Too often, a judgment or commentary on an event or action is dismissed because it’s a cliché, but often clichés are applicable precisely because human nature tends to repeat itself, particularly in how we make mistakes.
For those who aren’t familiar with the term, swinging for the fences comes from baseball and is a term for trying to hit a home run every time at bat. It’s usually accompanied by busting a gut (another cliché), and for most hitters, it doesn’t work nearly as well as making contact with the ball with a solid swing.

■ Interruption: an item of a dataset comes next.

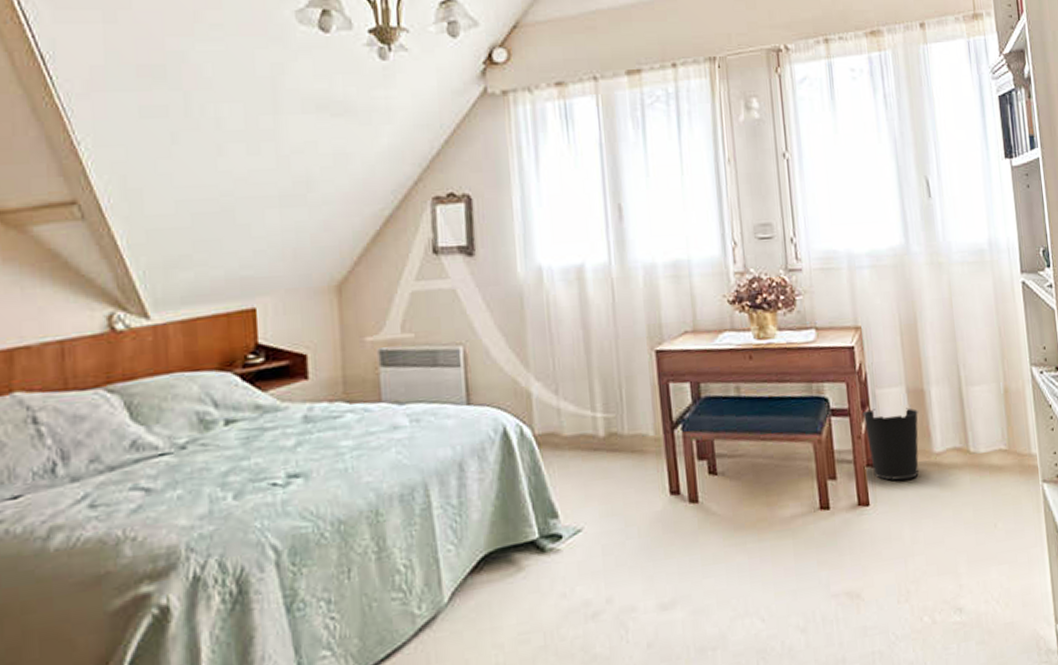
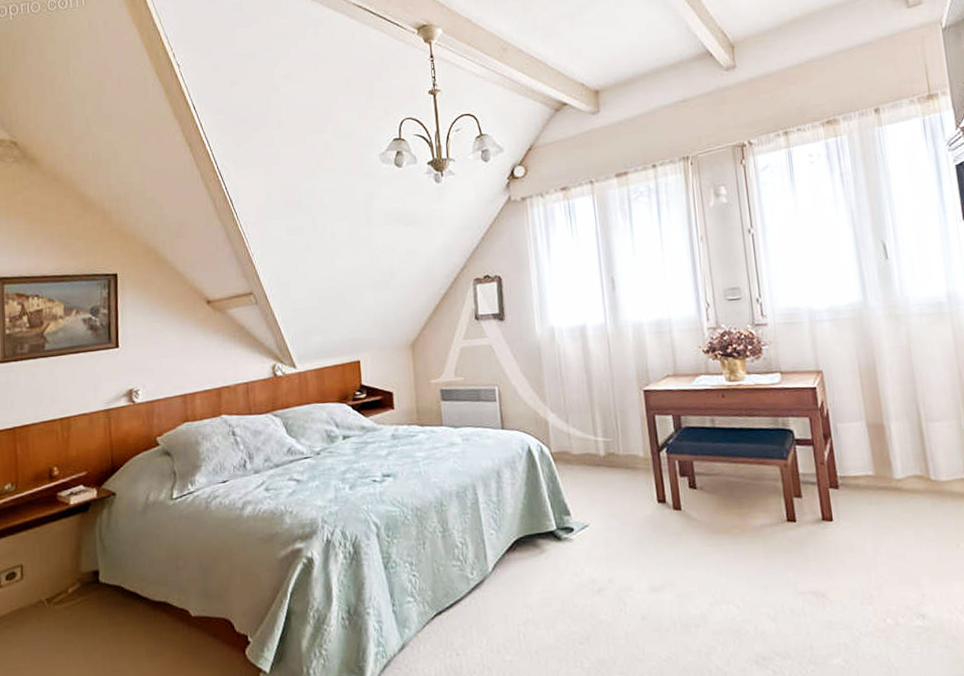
wastebasket: present [862,407,919,481] -> none [825,439,880,501]

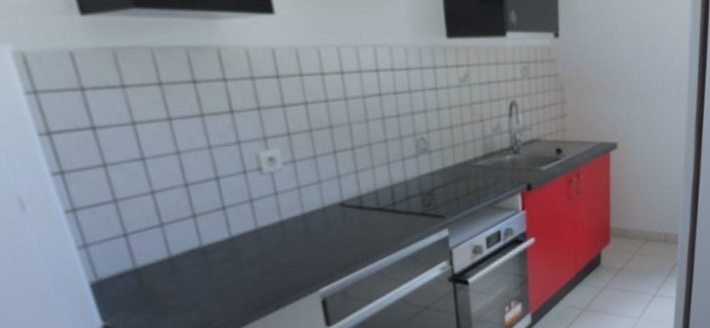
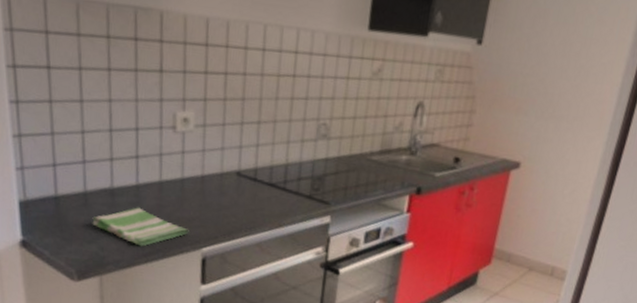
dish towel: none [185,261,301,303] -> present [92,207,189,247]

This sort of excessive effort isn’t confined to baseball or even to sports. Singers making an additional effort to hit that high note usually work against themselves because extra effort tightens muscles in the throat and squeezes off the note (if I’ve remembered correctly what my wife the opera singer has told me), which makes it even harder and creates a strained and often ugly sound.
It’s also true in writing where the excess often results in “purple prose.”
“Repeating a big lie often enough that people believe it” is a cliché, given the examples of Hitler, Mussolini, Stalin, and, of course, Trump, who lies and exaggerates to such a great degree that almost everything he utters in public is at best a great exaggeration and at worse an outright falsehood (lately, especially, most likely the latter).
True professionals in any field make the most difficult of tasks appear easy, even when they’re not, and when excessive effort destroys technique, the result is almost always a diminution in results, or, as put in another cliché, “trying too hard.” It’s much better to stay “in the groove.”
Wince at time-worn clichés, if you must, but don’t dismiss their applicability to a situation just because someone used a cliché.
Professionals do best when, rather than straining, they’re “in the zone.” (Another cliche, of course.)
Also, the use of cliches by a writer can be effective in writing dialog to add a bit of realism, since people do, in fact, use them a lot in their daily speech.
Of course, the cliches used better be appropriate to time and place of the written events. It wouldn’t do for an innkeeper in Candar to talk about ‘swinging for the fences’. 🙂
Mr. Modesitt does a good job in Ordermaster when Khelaya says “Can’t take blooms and fruit from the same tree, Fundal.”
It’s a good saying and fits the context.